Roasted Apricot-Glazed Rosemary Chicken and An Apricot Habanero Jam
Apricot Habanero Jam
- 1 and 1/2 lbs apricots pitted and chopped
- 1 habanero
- 3 cups sugar
- 2 tablespoons lemon juice
- 1 tablespoon crystallized/candied ginger
Chicken & Glaze
- 1 roasting chicken about 3-5 lbs
- 1/4 cup apricot habanero jelly
- 3 tablespoons olive oil
- 3/4 teaspoon salt
- 1/2 teaspoon pepper
- 1 tablespoon finely chopped fresh rosemary
- 1 sprig fresh rosemary
Glazed Apricot & Onion Bed
- 1 1 b apricots halved and pitted
- 1/4 cup apricot habanero jelly
- 1/4 cup olive oil
- 2 tablespoons olive oil
- 1 teaspoon salt
- 1/2 teaspoon pepper
- 1 large yellow onion chopped
- 3 tablespoons finely chopped fresh rosemary
- about 1 cup water
- kitchen twine
- tin foil for tenting
- 3 sterilized 8 ounce canning jars
- To make the jam, bring the apricots, habanero, sugar, lemon juice, and crystallized ginger to a boil over medium high heat in a medium thick-bottomed saucepan. Lower the heat to low and simmer the mixture, uncovered, for 30 minutes, or until it has thickened significantly and become jam-like in consistency, stirring every 5 minutes. Pour the jam into the sterilized 8-ounce canning jars, leaving 1/4 inch of headspace at the top. Secure the lids as tightly as possible and process the jars in a hot water bath for 10 minutes. Store the jars in a cool dark place and use within 1 year. Once the seal is broken, keep refrigerated.
- Preheat the oven to 425 degrees Fahrenheit. Start by preparing the glazed apricot and onion bed. Mix together all ingredients except the apricots, onions, and water in a medium sized bowl. Place the apricot halves and chopped onion in a roasting pan and toss with the glaze mixture until coated. Spread the onion slices out so that they make a layer on the bottom of the pan and arrange the apricot halves around the edge of the pan.

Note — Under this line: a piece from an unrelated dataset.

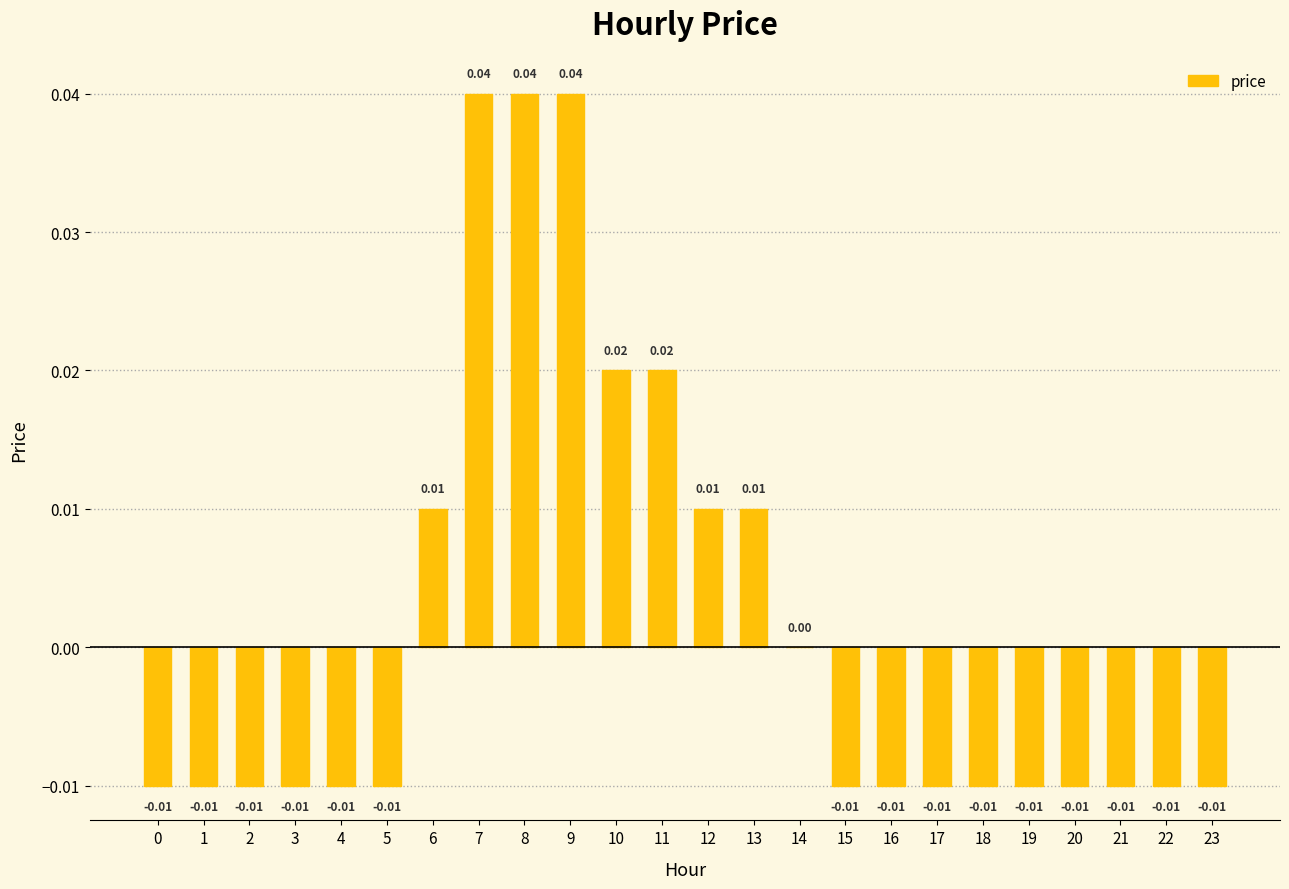

Which has a higher value, 11 or 15?

11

- Now, prepare the glazed chicken. Mix together all of the ingredients (except the chicken) in a medium sized bowl. Generously rub the outside and inside of the chicken with the mixture, gently edging your hands underneath the skin of the chicken breast to get the mixture underneath the skin as well. Place the bird breast-side up in the roasting pan atop the onions and surrounded by the apricot halves.
- Stuff with the sprig of rosemary and tie the legs together using a piece of kitchen twine. Pour the cup of water into the pan. Tent the pan with tin foil, ensuring that it is secured and closed on all four sides, but poke a small 1 inch hole in it to allow excess steam to escape. Make sure the tent does not touch the actual skin of the bird (otherwise it will cook onto it and tear the skin off when you remove the foil). This step is very important, because if you do not tent the bird with tin foil, it will brown too quickly because of the high sugar content of the glaze, and while the inside of the bird will still be moist and tasty, the outside will look *quite* crispy.
- Place the pan in the oven on the lowest rack and roast for about 1 hour, using a meat thermometer to ensure that the temperature of the chicken breast is at least 165 degrees Fahrenheit to ensure doneness. Remove from the oven and allow the juices to cool for 15 minutes before serving. This way, the bird retains more moisture, whereas if you carve the bird right away the juices will drain out of the meat more rapidly. Enjoy!